È l’intelligenza artificiale, infatti, la nuova frontiera del mercato discografico: analizzare i gusti degli ascoltatori per veicolare musica che si vuole sapere a priori quanto successo avrà.
In quest’ottica si comprende meglio l’acquisizione da parte di Apple qualche mese fa di Shazam e recentemente di Asaii.
Se la app Shazam, in grado di riconoscere da poche note qualunque brano musicale, è conosciuta da tutti, meno nota è la startup Asaii, che scopre, traccia e gestisce la musica più apprezzata usando sofisticate tecniche di machine learning.
Lo scopo di Apple è quello di ottimizzare, in maniera mirata ed efficace, i suggerimenti di ascolto ai propri clienti, incrociando gusti del singolo e big data.
Più in generale l’utilizzo dell’intelligenza artificiale in ambito discografico, permette(rà) di ridurre i costi e di massimizzare i profitti nella gestione di artisti, nell’organizzazione di concerti e nella promozione.

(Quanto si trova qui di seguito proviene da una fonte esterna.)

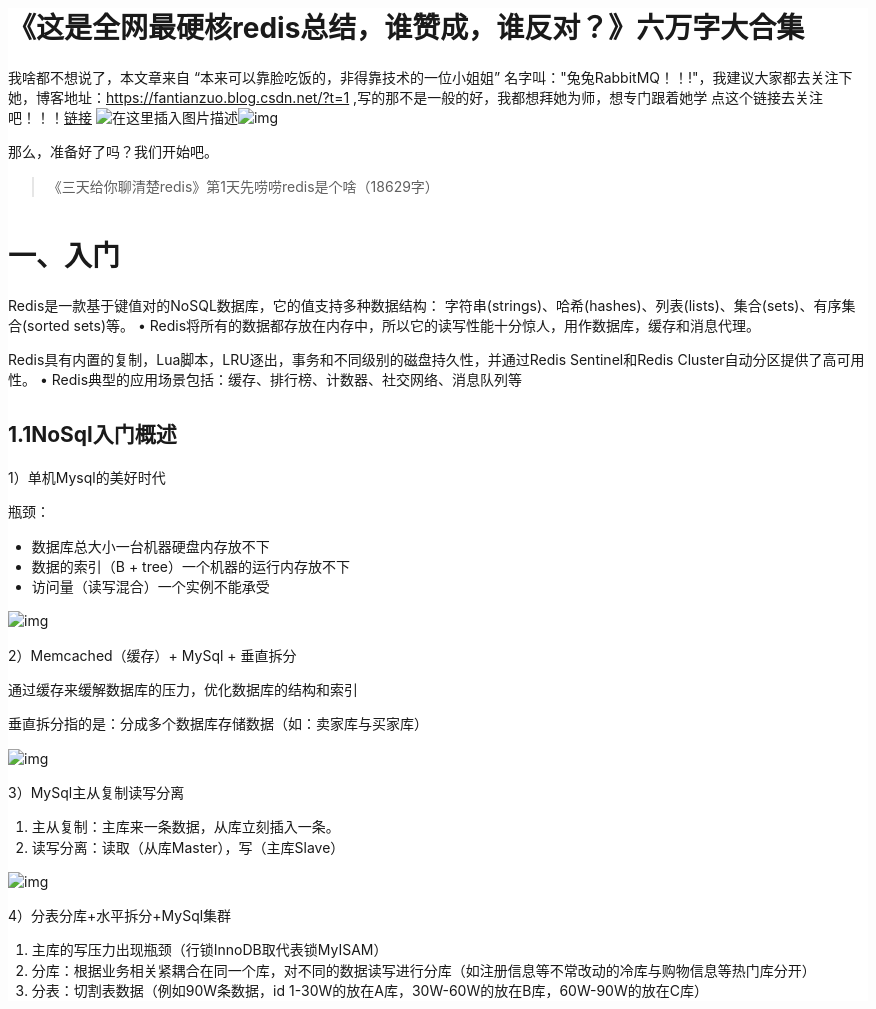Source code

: ﻿# 《这是全网最硬核redis总结，谁赞成，谁反对？》六万字大合集

 我啥都不想说了，本文章来自 “本来可以靠脸吃饭的，非得靠技术的一位小姐姐” 名字叫："兔兔RabbitMQ！！!"，我建议大家都去关注下她，博客地址：https://fantianzuo.blog.csdn.net/?t=1 ,写的那不是一般的好，我都想拜她为师，想专门跟着她学
 点这个链接去关注吧！！！[链接](https://fantianzuo.blog.csdn.net/?t=1)
 ![在这里插入图片描述](https://img-blog.csdnimg.cn/20210329172757604.png)![img](https://img-blog.csdnimg.cn/20210315163834206.png)

那么，准备好了吗？我们开始吧。

> 《三天给你聊清楚redis》第1天先唠唠redis是个啥（18629字）

# 一、入门

Redis是一款基于键值对的NoSQL数据库，它的值支持多种数据结构：
字符串(strings)、哈希(hashes)、列表(lists)、集合(sets)、有序集合(sorted sets)等。
• Redis将所有的数据都存放在内存中，所以它的读写性能十分惊人，用作数据库，缓存和消息代理。

Redis具有内置的复制，Lua脚本，LRU逐出，事务和不同级别的磁盘持久性，并通过Redis Sentinel和Redis Cluster自动分区提供了高可用性。
• Redis典型的应用场景包括：缓存、排行榜、计数器、社交网络、消息队列等

## 1.1NoSql入门概述

1）单机Mysql的美好时代

瓶颈：

 

- 数据库总大小一台机器硬盘内存放不下
- 数据的索引（B + tree）一个机器的运行内存放不下
- 访问量（读写混合）一个实例不能承受

![img](https://img-blog.csdnimg.cn/20191012200654387.png)

 

2）Memcached（缓存）+ MySql + 垂直拆分

通过缓存来缓解数据库的压力，优化数据库的结构和索引

垂直拆分指的是：分成多个数据库存储数据（如：卖家库与买家库）

![img](https://img-blog.csdnimg.cn/20191012200703545.png?x-oss-process=image/watermark,type_ZmFuZ3poZW5naGVpdGk,shadow_10,text_aHR0cHM6Ly9mYW50aWFuenVvLmJsb2cuY3Nkbi5uZXQ=,size_16,color_FFFFFF,t_70)

 

3）MySql主从复制读写分离

1. 主从复制：主库来一条数据，从库立刻插入一条。
2. 读写分离：读取（从库Master），写（主库Slave）

![img](https://img-blog.csdnimg.cn/20191012200717471.png)

 

4）分表分库+水平拆分+MySql集群

1. 主库的写压力出现瓶颈（行锁InnoDB取代表锁MyISAM）
2. 分库：根据业务相关紧耦合在同一个库，对不同的数据读写进行分库（如注册信息等不常改动的冷库与购物信息等热门库分开）
3. 分表：切割表数据（例如90W条数据，id 1-30W的放在A库，30W-60W的放在B库，60W-90W的放在C库）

Il rischio concreto, però, è che si inneschi un circolo vizioso, nel quale il mercato veicolerà la musica che piace al pubblico che, ascoltandola, a sua volta rafforzerà le proposte nel medesimo ambito. Un’autoreferenzialità che appiattirà e svilirà l’offerta.

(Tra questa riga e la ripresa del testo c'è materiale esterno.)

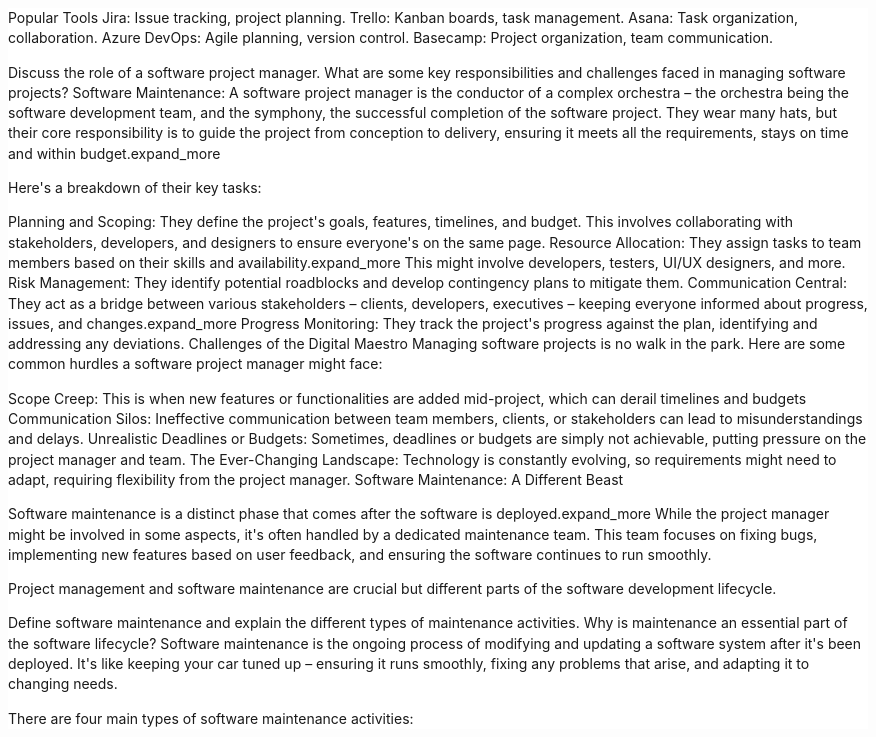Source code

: Popular Tools
Jira: Issue tracking, project planning.
Trello: Kanban boards, task management.
Asana: Task organization, collaboration.
Azure DevOps: Agile planning, version control.
Basecamp: Project organization, team communication.

Discuss the role of a software project manager. What are some key responsibilities and challenges faced in managing software projects?
Software Maintenance:
A software project manager is the conductor of a complex orchestra – the orchestra being the software development team, and the symphony, the successful completion of the software project. They wear many hats, but their core responsibility is to guide the project from conception to delivery, ensuring it meets all the requirements, stays on time and within budget.expand_more

Here's a breakdown of their key tasks:

Planning and Scoping: They define the project's goals, features, timelines, and budget. This involves collaborating with stakeholders, developers, and designers to ensure everyone's on the same page.
Resource Allocation: They assign tasks to team members based on their skills and availability.expand_more This might involve developers, testers, UI/UX designers, and more.
Risk Management: They identify potential roadblocks and develop contingency plans to mitigate them.
Communication Central: They act as a bridge between various stakeholders – clients, developers, executives – keeping everyone informed about progress, issues, and changes.expand_more
Progress Monitoring: They track the project's progress against the plan, identifying and addressing any deviations.
Challenges of the Digital Maestro
Managing software projects is no walk in the park. Here are some common hurdles a software project manager might face:

Scope Creep: This is when new features or functionalities are added mid-project, which can derail timelines and budgets
Communication Silos: Ineffective communication between team members, clients, or stakeholders can lead to misunderstandings and delays.
Unrealistic Deadlines or Budgets: Sometimes, deadlines or budgets are simply not achievable, putting pressure on the project manager and team.
The Ever-Changing Landscape: Technology is constantly evolving, so requirements might need to adapt, requiring flexibility from the project manager.
Software Maintenance: A Different Beast

Software maintenance is a distinct phase that comes after the software is deployed.expand_more  While the project manager might be involved in some aspects, it's often handled by a dedicated maintenance team. This team focuses on fixing bugs, implementing new features based on user feedback, and ensuring the software continues to run smoothly.

Project management and software maintenance are crucial but different parts of the software development lifecycle.

Define software maintenance and explain the different types of maintenance activities. Why is maintenance an essential part of the software lifecycle?
Software maintenance is the ongoing process of modifying and updating a software system after it's been deployed. It's like keeping your car tuned up – ensuring it runs smoothly, fixing any problems that arise, and adapting it to changing needs.

There are four main types of software maintenance activities:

C’è chi azzarda anche ipotesi più orwelliane, che vedono l’intelligenza artificiale analizzare la musica di successo per individuarne le caratteristiche e riproporle in forma originale: algoritmi che scrivono brani musicali nuovi dal successo assicurato; con buona pace dei Kraftwerk, che, proprio in piena avanguardia elettronica di quegli anni settanta, di cui raccontava Zappa nella sua analisi, lo profetizzavano
Zappa rileverebbe che anche in questi scenari, come nel caso dei giovani talent scout degli anni ottanta, il problema è che gli algoritmi non sono anziani col sigaro.